Incidente precedente: un modello di tattiche aggressive
Ross, un membro dello Special Response Team dell’ICE (l’equivalente dell’agenzia di un’unità SWAT), ha una precedente esperienza nella guida di operazioni multi-agenzia, incluso l’FBI. La testimonianza dell’anno scorso descrive in dettaglio un incidente che ha coinvolto Roberto Carlos Muñoz-Guatemala, in cui Ross ha inseguito l’uomo in veicoli non contrassegnati dopo aver fallito nell’eseguire un mandato a casa sua. La testimonianza rivela che Ross è intervenuto fisicamente, rompendo il finestrino di un’auto e tentando di rimuovere con la forza Muñoz-Guatemala, che poi si è allontanato trascinandolo per circa 40 miglia all’ora. Di conseguenza, Ross ha richiesto 33 punti. Muñoz-Guatemala è stato successivamente condannato per aggressione a un ufficiale federale dopo aver chiamato i servizi di emergenza per denunciare l’incidente. Questo caso evidenzia un modello di tattiche aggressive che sarebbero poi emerse dopo la morte di Good.

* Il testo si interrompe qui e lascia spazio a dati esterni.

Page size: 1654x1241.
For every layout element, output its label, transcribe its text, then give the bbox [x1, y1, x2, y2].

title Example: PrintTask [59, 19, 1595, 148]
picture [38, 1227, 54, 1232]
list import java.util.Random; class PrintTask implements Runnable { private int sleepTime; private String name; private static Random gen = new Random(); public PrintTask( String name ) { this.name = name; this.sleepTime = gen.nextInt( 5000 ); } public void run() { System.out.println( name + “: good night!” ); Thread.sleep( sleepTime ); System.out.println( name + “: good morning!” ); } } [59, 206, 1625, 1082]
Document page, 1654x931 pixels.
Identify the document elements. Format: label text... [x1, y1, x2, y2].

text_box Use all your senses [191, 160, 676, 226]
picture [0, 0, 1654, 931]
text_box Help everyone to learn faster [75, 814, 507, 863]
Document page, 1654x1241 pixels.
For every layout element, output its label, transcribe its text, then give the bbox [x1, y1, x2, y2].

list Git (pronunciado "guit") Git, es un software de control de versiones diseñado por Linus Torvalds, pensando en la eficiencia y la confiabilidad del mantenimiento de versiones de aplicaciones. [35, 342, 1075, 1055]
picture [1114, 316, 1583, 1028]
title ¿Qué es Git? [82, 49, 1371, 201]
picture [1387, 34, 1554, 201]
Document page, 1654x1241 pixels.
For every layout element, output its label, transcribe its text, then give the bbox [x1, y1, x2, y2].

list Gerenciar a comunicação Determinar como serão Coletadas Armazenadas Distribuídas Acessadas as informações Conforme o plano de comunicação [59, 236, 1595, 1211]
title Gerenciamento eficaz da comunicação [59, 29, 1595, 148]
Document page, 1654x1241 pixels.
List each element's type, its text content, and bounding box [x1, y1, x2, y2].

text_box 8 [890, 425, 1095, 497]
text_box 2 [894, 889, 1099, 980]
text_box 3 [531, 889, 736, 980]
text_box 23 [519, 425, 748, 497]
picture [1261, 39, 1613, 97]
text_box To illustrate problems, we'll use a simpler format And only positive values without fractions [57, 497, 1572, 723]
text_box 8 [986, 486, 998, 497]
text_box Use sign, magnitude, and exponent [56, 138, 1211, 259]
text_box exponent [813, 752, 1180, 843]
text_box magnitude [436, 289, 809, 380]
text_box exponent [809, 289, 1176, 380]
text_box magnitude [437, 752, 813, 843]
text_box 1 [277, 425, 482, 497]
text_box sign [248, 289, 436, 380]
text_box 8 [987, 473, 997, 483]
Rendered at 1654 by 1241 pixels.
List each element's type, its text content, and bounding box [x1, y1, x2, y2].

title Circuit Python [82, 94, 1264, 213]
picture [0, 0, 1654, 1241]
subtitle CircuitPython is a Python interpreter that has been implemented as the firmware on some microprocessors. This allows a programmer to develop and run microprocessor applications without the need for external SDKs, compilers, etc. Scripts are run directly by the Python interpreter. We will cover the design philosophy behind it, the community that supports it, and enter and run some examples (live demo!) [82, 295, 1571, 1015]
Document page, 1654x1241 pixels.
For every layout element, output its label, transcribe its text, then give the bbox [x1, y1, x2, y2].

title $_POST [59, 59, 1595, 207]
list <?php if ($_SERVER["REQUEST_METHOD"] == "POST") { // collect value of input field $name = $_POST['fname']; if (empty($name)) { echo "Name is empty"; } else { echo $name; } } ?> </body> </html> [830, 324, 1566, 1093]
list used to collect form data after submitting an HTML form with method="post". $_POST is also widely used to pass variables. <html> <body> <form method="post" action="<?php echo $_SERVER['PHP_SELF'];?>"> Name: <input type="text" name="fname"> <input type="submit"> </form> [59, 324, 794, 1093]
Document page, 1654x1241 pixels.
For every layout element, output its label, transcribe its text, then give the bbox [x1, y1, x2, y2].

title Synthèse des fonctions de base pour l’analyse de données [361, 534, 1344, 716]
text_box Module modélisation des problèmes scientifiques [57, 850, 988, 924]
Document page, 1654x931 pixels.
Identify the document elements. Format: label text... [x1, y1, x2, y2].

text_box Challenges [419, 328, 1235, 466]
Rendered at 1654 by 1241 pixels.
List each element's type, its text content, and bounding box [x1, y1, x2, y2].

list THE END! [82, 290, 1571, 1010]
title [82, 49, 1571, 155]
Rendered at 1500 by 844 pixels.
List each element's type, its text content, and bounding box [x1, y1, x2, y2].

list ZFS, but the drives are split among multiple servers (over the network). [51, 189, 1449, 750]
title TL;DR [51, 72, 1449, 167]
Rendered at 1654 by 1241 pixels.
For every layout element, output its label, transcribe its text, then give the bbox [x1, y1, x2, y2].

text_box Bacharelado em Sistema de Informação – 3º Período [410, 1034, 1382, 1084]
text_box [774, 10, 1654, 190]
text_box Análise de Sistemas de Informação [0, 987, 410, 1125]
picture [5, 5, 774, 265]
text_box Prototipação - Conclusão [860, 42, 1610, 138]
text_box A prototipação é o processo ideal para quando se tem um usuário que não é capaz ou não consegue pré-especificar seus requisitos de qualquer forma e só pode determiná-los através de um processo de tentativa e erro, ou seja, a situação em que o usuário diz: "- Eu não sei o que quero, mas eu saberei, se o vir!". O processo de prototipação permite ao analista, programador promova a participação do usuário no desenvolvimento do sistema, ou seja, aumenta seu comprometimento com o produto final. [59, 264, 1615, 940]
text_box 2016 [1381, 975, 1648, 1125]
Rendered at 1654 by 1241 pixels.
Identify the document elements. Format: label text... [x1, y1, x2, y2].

La sparatoria a Minneapolis e la risposta ufficiale
Numerosi organi di stampa, tra cui The Minnesota Star-Tribune, The Intercept e The Guardian, hanno identificato Ross come l’assassino che ha ucciso Good durante un’azione di controllo dell’immigrazione a Minneapolis. Le riprese video sembrano mostrare Ross che spara contro il veicolo di Good mentre tentava di scappare. Sebbene nessuna prova suggerisca che l’auto lo abbia colpito, l’analisi suggerisce che Good si stesse girando per evitare il contatto.
Il vicepresidente JD Vance ha fatto riferimento pubblicamente all’incidente di Muñoz-Guatemala, affermando che Ross “aveva quasi finito la sua vita… trascinato da un’auto… 33 punti di sutura nella gamba”. Il segretario del Dipartimento per la Sicurezza Nazionale (DHS) Kirsti Noem ha etichettato le azioni di Good come “terrorismo interno” mentre la portavoce del DHS Tricia McLaughlin ha rifiutato di confermare l’identità di Ross, sostenendo che “ha agito secondo la sua formazione” e gli agenti federali devono affrontare continue minacce da parte di “agitatori violenti”.
Ampio background nell’applicazione della legge
La storia di Ross include il servizio nella Guardia Nazionale dell’Indiana con un dispiegamento in Iraq come mitragliere dal 2004 al 2005. Dopo la laurea, è entrato a far parte della Border Patrol nel 2007, lavorando vicino a El Paso, in Texas, dove era anche un agente dell’intelligence sul campo concentrato sulle indagini sui cartelli e sul contrabbando. Nel 2015 è passato all’ICE, in particolare alla divisione ERO, occupandosi dei casi di deportazione di “valore più elevato” nell’area delle Twin Cities.
Il suo ruolo va oltre l’applicazione standard: Ross è un istruttore di armi da fuoco, istruttore di tiratori attivi, membro della squadra SWAT e leader della squadra che supervisiona le operazioni congiunte con l’FBI e altre agenzie. La sua testimonianza indica che sviluppa regolarmente obiettivi, conduce sorveglianza ed esegue mandati di arresto. Ha anche descritto l’incontro con individui che “si comportano come se fossero confusi” durante gli incontri, il che implica la consapevolezza della presenza delle forze dell’ordine.
Testimonianze discutibili e indagini in corso
Durante il processo Muñoz-Guatemala, Ross ha affermato che il sospettato aveva chiesto un avvocato, un’affermazione che il suo avvocato ha contestato come inventata. Il pubblico ministero ha riconosciuto che si trattava di “motivi di impeachment”. È attualmente in corso un’indagine dell’FBI sull’omicidio di Good.
L’incidente solleva interrogativi cruciali sulle tattiche aggressive dell’ICE, sulla formazione dei suoi ufficiali e sulla responsabilità per gli incidenti legati all’uso della forza. Il fatto che l’agente coinvolto abbia una storia documentata di incontri sempre più intensi sottolinea la necessità di una maggiore trasparenza nell’applicazione delle norme federali sull’immigrazione.